*DATA SUPPLIED:*
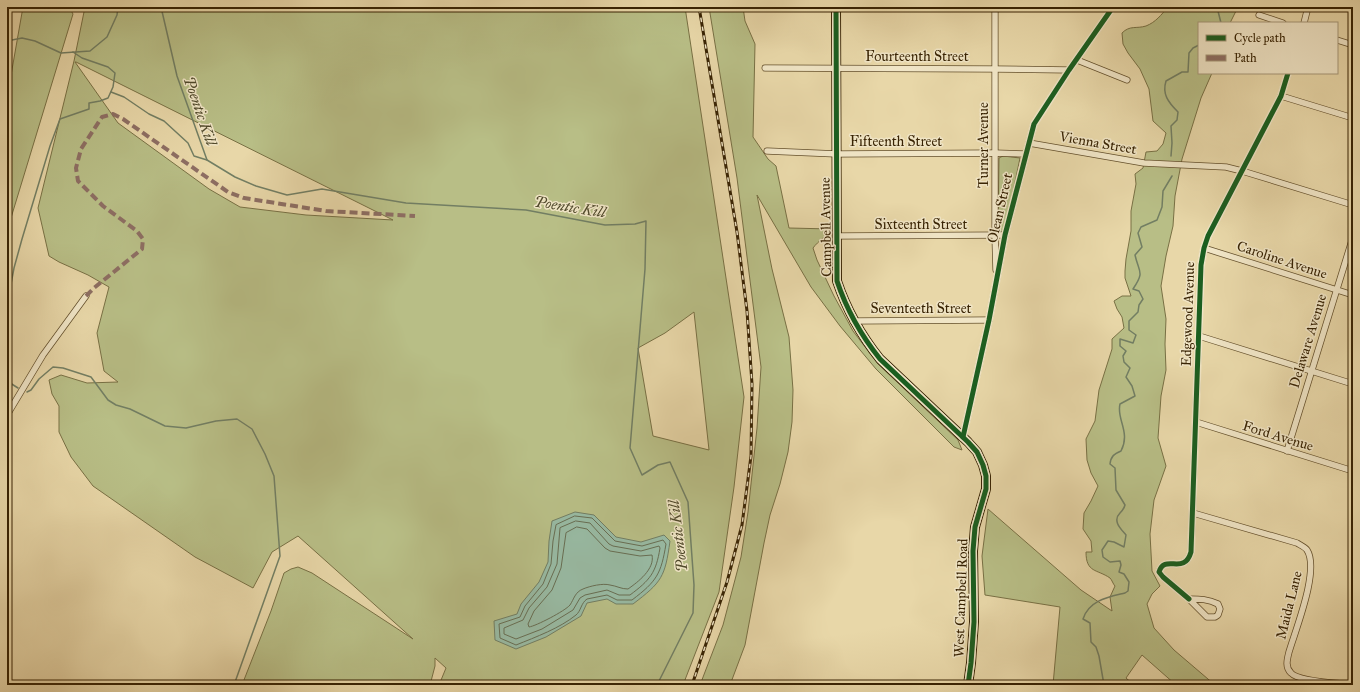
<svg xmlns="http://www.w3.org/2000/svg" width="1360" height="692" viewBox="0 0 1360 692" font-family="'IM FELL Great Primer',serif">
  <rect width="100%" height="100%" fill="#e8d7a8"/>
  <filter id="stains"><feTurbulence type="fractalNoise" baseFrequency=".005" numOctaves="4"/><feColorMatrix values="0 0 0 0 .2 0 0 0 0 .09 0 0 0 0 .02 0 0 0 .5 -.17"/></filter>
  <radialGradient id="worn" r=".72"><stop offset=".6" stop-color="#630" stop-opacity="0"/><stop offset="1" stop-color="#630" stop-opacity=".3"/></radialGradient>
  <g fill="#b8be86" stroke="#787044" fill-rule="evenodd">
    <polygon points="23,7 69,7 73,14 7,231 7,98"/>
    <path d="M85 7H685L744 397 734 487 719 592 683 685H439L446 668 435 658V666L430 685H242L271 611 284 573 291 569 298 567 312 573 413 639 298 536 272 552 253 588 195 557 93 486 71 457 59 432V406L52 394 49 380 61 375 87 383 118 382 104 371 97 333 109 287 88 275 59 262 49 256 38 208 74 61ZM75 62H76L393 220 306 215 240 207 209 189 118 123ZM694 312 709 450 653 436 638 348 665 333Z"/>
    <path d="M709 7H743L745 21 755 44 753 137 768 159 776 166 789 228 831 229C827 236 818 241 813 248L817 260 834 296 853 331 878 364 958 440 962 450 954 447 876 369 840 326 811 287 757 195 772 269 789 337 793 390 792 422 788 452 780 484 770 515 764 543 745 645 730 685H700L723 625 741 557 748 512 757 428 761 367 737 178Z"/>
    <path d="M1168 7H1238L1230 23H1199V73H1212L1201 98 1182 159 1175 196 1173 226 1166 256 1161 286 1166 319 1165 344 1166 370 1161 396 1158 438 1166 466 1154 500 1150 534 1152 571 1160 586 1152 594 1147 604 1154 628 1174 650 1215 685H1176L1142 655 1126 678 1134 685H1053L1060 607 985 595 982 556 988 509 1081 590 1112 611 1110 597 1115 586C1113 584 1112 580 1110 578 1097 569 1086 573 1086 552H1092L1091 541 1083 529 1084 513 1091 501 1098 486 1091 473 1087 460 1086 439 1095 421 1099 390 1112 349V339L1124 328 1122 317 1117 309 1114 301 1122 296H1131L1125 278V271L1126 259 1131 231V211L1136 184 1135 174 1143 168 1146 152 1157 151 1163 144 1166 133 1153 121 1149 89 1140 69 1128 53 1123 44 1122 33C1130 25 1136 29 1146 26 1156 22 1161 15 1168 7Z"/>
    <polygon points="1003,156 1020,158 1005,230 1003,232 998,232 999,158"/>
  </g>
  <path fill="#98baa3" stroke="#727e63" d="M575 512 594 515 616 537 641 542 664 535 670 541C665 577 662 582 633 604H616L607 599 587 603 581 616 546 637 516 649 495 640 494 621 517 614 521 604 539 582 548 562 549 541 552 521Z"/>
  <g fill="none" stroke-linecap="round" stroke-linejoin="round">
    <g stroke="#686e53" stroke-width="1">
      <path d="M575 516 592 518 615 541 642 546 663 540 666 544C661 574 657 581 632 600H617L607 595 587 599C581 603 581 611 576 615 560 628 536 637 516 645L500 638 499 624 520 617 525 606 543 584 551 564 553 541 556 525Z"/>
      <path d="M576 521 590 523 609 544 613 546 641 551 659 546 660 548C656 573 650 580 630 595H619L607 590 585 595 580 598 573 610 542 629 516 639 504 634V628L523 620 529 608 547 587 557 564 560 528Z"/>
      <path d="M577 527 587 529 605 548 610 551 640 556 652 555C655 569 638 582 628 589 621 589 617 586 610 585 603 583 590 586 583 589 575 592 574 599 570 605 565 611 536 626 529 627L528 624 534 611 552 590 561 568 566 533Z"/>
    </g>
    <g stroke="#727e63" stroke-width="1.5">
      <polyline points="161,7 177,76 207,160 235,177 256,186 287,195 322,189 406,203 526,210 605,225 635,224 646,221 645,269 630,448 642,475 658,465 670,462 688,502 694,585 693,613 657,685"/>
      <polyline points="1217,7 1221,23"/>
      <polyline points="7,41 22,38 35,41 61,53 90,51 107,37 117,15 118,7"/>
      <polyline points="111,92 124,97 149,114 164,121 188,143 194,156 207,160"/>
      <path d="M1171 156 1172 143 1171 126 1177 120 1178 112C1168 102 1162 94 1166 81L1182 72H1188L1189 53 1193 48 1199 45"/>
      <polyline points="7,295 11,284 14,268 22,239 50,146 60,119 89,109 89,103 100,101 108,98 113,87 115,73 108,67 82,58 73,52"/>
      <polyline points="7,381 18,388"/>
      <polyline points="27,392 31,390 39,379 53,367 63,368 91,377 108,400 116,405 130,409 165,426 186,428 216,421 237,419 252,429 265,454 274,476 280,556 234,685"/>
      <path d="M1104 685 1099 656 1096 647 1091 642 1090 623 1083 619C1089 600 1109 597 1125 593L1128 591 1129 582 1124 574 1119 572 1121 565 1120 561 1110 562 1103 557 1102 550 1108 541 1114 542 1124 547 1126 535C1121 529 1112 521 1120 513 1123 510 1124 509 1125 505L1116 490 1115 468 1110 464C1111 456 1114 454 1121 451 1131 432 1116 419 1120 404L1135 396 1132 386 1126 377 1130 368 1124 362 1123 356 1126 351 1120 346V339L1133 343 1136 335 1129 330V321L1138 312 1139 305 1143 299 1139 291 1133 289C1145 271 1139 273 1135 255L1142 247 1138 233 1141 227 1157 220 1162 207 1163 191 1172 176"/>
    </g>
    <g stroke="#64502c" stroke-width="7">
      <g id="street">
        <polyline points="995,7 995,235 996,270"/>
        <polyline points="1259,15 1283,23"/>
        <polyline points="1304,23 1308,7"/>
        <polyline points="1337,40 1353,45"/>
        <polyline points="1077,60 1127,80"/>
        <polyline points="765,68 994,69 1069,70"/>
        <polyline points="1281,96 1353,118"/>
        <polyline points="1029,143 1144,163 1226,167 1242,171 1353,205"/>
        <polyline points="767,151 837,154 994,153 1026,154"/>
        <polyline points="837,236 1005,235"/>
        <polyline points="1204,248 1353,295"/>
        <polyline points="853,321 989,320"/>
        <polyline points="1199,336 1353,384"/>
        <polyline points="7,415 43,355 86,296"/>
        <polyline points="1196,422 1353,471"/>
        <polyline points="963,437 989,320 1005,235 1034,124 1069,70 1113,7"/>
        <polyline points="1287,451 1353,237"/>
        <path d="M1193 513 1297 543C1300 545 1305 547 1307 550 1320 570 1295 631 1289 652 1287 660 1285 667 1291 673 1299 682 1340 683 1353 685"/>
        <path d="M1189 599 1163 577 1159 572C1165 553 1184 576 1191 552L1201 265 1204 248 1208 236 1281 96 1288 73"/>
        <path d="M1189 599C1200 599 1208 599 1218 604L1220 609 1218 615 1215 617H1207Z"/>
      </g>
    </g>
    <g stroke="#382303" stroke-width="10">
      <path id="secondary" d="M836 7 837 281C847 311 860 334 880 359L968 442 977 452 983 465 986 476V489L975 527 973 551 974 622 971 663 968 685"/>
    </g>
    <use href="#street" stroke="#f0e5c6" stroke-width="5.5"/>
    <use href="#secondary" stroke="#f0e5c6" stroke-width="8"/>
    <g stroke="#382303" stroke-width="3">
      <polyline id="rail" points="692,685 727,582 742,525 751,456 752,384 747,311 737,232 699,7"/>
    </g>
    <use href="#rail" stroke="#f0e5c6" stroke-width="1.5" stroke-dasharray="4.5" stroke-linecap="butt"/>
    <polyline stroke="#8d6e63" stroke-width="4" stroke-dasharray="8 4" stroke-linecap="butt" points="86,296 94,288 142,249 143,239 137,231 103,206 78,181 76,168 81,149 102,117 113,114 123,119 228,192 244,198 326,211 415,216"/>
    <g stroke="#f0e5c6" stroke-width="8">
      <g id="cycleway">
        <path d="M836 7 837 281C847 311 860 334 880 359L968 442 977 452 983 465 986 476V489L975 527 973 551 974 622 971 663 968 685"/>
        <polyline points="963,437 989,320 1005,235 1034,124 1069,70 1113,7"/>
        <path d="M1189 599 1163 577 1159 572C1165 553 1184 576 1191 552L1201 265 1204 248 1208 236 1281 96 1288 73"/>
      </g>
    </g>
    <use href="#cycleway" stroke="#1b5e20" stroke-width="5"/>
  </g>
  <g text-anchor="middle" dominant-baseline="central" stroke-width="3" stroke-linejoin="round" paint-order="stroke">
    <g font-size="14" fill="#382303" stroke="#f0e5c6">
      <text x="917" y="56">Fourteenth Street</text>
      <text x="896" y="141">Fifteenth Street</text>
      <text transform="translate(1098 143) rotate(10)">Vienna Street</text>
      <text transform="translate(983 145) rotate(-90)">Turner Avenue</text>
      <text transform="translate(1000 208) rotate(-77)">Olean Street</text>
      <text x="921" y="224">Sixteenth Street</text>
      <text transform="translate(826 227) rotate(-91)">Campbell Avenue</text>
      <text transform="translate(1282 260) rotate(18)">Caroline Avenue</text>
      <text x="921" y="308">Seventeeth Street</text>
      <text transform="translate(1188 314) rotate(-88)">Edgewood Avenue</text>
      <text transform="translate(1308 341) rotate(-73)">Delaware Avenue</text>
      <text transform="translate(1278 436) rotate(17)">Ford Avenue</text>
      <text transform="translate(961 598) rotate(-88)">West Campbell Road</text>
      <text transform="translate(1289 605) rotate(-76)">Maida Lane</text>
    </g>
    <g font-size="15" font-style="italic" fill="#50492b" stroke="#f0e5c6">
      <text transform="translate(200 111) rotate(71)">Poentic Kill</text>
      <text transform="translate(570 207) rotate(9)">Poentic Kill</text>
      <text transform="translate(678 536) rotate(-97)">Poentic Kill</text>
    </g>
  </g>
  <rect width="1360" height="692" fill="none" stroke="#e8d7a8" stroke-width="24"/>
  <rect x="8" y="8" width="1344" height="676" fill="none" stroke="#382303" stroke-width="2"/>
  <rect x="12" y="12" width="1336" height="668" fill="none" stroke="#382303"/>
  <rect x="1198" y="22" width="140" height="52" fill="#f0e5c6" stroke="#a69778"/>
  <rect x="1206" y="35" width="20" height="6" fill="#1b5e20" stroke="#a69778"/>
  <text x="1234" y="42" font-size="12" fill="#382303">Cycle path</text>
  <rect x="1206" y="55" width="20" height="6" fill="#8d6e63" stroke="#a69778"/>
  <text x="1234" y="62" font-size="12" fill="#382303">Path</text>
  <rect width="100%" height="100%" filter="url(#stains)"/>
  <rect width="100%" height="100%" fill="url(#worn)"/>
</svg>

*YOUR ASSIGNMENT:*
Going down the listing above, begin printing at the line with "124,97 149,114 164,121" and finish with the line with "156 1172 143", exactly as they appear.

*SOLUTION TO THE PROBLEM:*
      <polyline points="111,92 124,97 149,114 164,121 188,143 194,156 207,160"/>
      <path d="M1171 156 1172 143 1171 126 1177 120 1178 112C1168 102 1162 94 1166 81L1182 72H1188L1189 53 1193 48 1199 45"/>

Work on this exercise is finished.